Через дисциплины проявляется власть Нормы. Является ли она новым законом современного общества? Лучше сказать, что начиная с XVIII века эта власть соединилась с прочими властями – Закона, Слова и Текста, Традиции, – навязывая им новые разграничения. Нормальное становится принципом принуждения в обучении с введением стандартизированного образования и возникновением «нормальных школ»*. Оно становится таковым в попытке организовать национальный медицинский цех и больничную систему, руководствующиеся общими нормами здоровья. Оно проникает в стандартизацию промышленных процессов и изделий. Подобно надзору, и вместе с ним нормализация становится одним из главных инструментов власти в конце классического века.

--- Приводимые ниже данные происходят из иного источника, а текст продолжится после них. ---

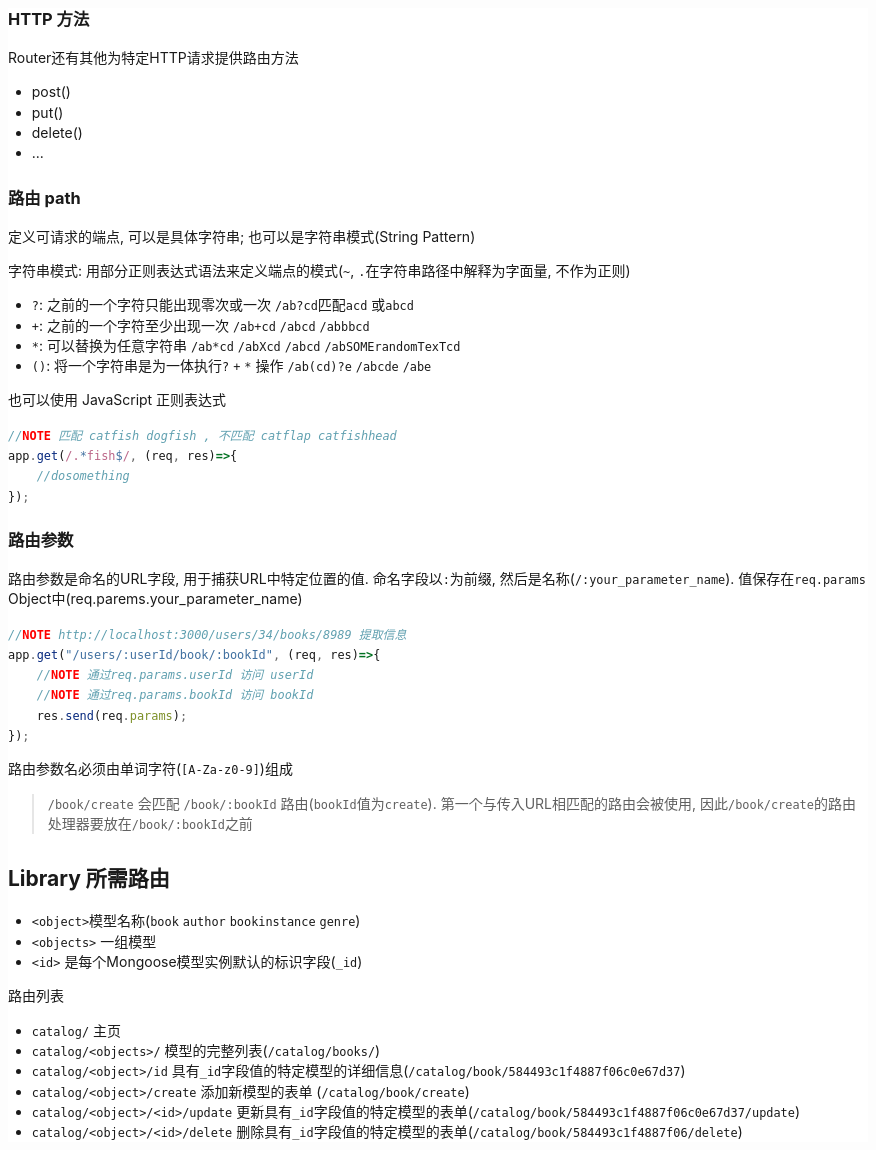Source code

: ### HTTP 方法

Router还有其他为特定HTTP请求提供路由方法
* post()
* put()
* delete()
* ...

### 路由 path

定义可请求的端点, 可以是具体字符串; 也可以是字符串模式(String Pattern)

字符串模式: 用部分正则表达式语法来定义端点的模式(`~`, `.`在字符串路径中解释为字面量, 不作为正则)
* `?`: 之前的一个字符只能出现零次或一次 `/ab?cd`匹配`acd` 或`abcd`
* `+`: 之前的一个字符至少出现一次 `/ab+cd` `/abcd` `/abbbcd`
* `*`: 可以替换为任意字符串 `/ab*cd` `/abXcd` `/abcd` `/abSOMErandomTexTcd`
* `()`: 将一个字符串是为一体执行`?` `+` `*` 操作 `/ab(cd)?e` `/abcde` `/abe`

也可以使用 JavaScript 正则表达式

```js
//NOTE 匹配 catfish dogfish , 不匹配 catflap catfishhead
app.get(/.*fish$/, (req, res)=>{
    //dosomething
});
```

### 路由参数

路由参数是命名的URL字段, 用于捕获URL中特定位置的值. 命名字段以`:`为前缀, 然后是名称(`/:your_parameter_name`). 值保存在`req.params` Object中(req.parems.your_parameter_name)
```js
//NOTE http://localhost:3000/users/34/books/8989 提取信息
app.get("/users/:userId/book/:bookId", (req, res)=>{
    //NOTE 通过req.params.userId 访问 userId
    //NOTE 通过req.params.bookId 访问 bookId
    res.send(req.params);
});
```

路由参数名必须由单词字符(`[A-Za-z0-9]`)组成

> `/book/create` 会匹配 `/book/:bookId` 路由(`bookId`值为`create`). 第一个与传入URL相匹配的路由会被使用, 因此`/book/create`的路由处理器要放在`/book/:bookId`之前

## Library 所需路由

* `<object>`模型名称(`book` `author` `bookinstance` `genre`)
* `<objects>` 一组模型
* `<id>` 是每个Mongoose模型实例默认的标识字段(`_id`)

路由列表
* `catalog/` 主页
* `catalog/<objects>/` 模型的完整列表(`/catalog/books/`)
* `catalog/<object>/id` 具有`_id`字段值的特定模型的详细信息(`/catalog/book/584493c1f4887f06c0e67d37`)
* `catalog/<object>/create` 添加新模型的表单 (`/catalog/book/create`)
* `catalog/<object>/<id>/update` 更新具有`_id`字段值的特定模型的表单(`/catalog/book/584493c1f4887f06c0e67d37/update`) 
* `catalog/<object>/<id>/delete` 删除具有`_id`字段值的特定模型的表单(`/catalog/book/584493c1f4887f06/delete`)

Ведь знаки, некогда свидетельствовавшие о статусе, привилегиях, принадлежности к чему-то, все больше заменяются – или по крайней мере дополняются – целым рядом степеней нормальности, свидетельствующих о принадлежности к однородному общественному телу, но также играющих некоторую роль в классификации, иерархизации и распределении рангов. В каком-то смысле власть нормализации насаждает однородность; но она индивидуализирует, поскольку позволяет измерять отклонения, определять уровни, фиксировать особенности и делать полезными различия, приспосабливая их друг к другу. Вполне понят-но, как власть нормы действует в рамках системы фор-мального равенства, поскольку внутри однородности, являющейся правилом, норма вводит в качестве полезного императива и результата измерения весь диапазон индивидуальных различий.
Экзамен
Экзамен сочетает техники надзирающей иерархии и нормализующей санкции. Экзамен – нормализующий взгляд, надзор, позволяющий квалифицировать, классифицировать и наказывать. Он делает индивидов видимыми, благодаря чему их можно дифференцировать и наказывать. Поэтому во всех дисциплинарных механизмах экзамен – совершенный ритуал. В нем соединяются церемония власти и форма опыта, применение силы и установление истины. В центре дисциплинарных процедур экзамен демонстрирует подчинение тех, кто воспринимается как объекты, и объективацию тех, кто подчиняется. Взаимоналожение отношений власти и отношений знания обретает в экзамене весь свой видимый блеск. Однако экзамен – еще одна инновация классического века, не исследованная историками наук. Пишут историю опытов со слепорожденными, с детьми, выросшими среди волков, с находящимися под воздействием гипноза. Но кто напишет более общую, более размытую, но и более определенную историю «экзамена» – его ритуалов, методов, действующих лиц и их ролей, игры вопросов и ответов, систем выставления отметок и классификации? Ведь в этой тонкой технике можно увидеть всю область познания, весь тип власти. Часто говорят об идеологии, которую – то сдержанно, то громогласно – несут в себе гуманитарные «науки». Но разве сама их технология, эта крошечная рабочая схема, получившая столь широкое распространение (от психиатрии до педагогики, от диагностики болезней до найма рабочей силы), этот знакомый метод экзамена не претворяет в едином механизме отношения власти, которые делают возможными извлечение и образование знания? Это происходит не просто на уровне сознания, представлений и того, что человек (как он полагает) знает, но и на уровне того, что делает возможным знание, которое преобразуется в политический захват.